Brown opts for Blairite promises to woo voters

GORDON BROWN yesterday launched a distinctly Blairite Labour manifesto for the general election, promising to reform public services to “put people in charge” and pledging not to raise income tax rates.

Acknowledging that Labour faced “the fight of our lives” to secure a fourth term, Brown promised to rebuild the economy and avoid “reckless” cuts in public spending which he said would put recovery at risk.

Labour’s 76-page manifesto presented “a realistic and radical plan for Britain that starts with securing the recovery and renews Britain as a fairer, greener, more accountable and more prosperous country for the future”, he said.

Brown described the manifesto as “ambitious but affordable, bold but realistic”.

The independent Institute for Fiscal Studies (IFS) said the manifesto gave no certainty on the size and combination of tax rises and spending cuts envisaged to meet Labour’s commitment to halve Britain’s £167 billion (€189bn) deficit within four years.

“The party listed plenty of new things it would like to do, but was no clearer about where the spending cuts would fall,” said the IFS.

The manifesto pledged not to extend VAT to items like food and children’s clothes, but made no commitment not to raise the tax.

But Brown dismissed suggestions the party was leaving itself room for a post-election hike, insisting Labour’s fiscal plans “add up without having to put up VAT”, while Conservative proposals do not.

Flanked by his cabinet and wife Sarah, Brown set out plans to:

* Give parents the power to demand change in the leadership of schools, with the creation of 1,000 “accredited” schools by 2015.

* Make every NHS hospital a Foundation Trust, with those already holding the status able to take over those which are not “up to the mark”.

* Sack chief constables and police commanders who fail to deliver results.

Brown promised to reform politics with referendums on fairer votes for Westminster elections and a democratic Upper House, and opened the prospect of votes at 16.

For families, there were promises of a £4-a-week Toddler Tax Credit, four weeks’ paternity leave and the extension of free nursery care for two-year-olds.

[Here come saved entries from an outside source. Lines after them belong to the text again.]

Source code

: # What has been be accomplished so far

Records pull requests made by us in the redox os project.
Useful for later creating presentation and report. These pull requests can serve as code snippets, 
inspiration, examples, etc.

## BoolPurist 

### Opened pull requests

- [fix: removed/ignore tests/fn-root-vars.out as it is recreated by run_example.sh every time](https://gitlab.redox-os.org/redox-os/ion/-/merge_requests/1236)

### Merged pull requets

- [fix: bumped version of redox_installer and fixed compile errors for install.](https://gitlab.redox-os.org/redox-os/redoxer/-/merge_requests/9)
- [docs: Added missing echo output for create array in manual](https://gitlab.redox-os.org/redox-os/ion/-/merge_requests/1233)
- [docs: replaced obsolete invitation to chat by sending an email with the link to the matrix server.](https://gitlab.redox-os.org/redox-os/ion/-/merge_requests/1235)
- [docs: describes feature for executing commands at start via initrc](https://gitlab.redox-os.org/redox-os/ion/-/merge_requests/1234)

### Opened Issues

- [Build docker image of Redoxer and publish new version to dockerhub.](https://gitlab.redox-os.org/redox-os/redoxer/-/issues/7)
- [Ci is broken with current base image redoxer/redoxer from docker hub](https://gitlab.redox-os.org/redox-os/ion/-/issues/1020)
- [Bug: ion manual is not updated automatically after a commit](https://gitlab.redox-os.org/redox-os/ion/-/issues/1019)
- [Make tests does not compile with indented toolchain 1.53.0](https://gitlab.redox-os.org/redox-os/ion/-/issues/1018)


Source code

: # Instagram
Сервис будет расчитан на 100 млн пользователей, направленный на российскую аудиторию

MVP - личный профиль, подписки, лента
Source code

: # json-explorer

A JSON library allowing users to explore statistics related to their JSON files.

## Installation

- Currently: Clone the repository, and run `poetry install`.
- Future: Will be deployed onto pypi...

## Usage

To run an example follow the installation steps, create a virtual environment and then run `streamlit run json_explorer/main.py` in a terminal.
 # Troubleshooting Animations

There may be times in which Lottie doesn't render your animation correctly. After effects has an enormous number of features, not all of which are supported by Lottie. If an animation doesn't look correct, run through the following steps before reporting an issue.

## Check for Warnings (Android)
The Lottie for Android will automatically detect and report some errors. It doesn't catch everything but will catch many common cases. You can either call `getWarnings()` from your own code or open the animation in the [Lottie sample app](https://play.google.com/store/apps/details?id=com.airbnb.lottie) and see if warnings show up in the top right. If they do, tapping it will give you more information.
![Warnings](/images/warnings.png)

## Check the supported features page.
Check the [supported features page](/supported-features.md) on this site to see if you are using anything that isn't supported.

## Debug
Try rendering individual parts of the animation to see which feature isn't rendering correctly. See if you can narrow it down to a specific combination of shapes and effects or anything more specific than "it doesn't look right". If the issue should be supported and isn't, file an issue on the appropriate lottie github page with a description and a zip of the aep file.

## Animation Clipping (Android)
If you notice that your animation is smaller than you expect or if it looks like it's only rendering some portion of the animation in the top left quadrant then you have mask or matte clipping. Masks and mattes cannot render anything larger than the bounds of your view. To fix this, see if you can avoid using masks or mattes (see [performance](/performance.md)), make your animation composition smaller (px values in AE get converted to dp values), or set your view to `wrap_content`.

Promises of a maximum 18-week wait for NHS treatment and cancer test results within a week were confirmed.

And Labour said it would take the first steps towards a National Care Service, though free care at home would initially be restricted to those with greatest needs.

Victims of anti-social behaviour will be given a right to legal injunctions, funded by the police or councils who have let them down, as well as guaranteed 24-hour response to complaints.

There is a £4bn fund to promote growth and a Green Investment Bank to deliver funding for low-carbon technologies.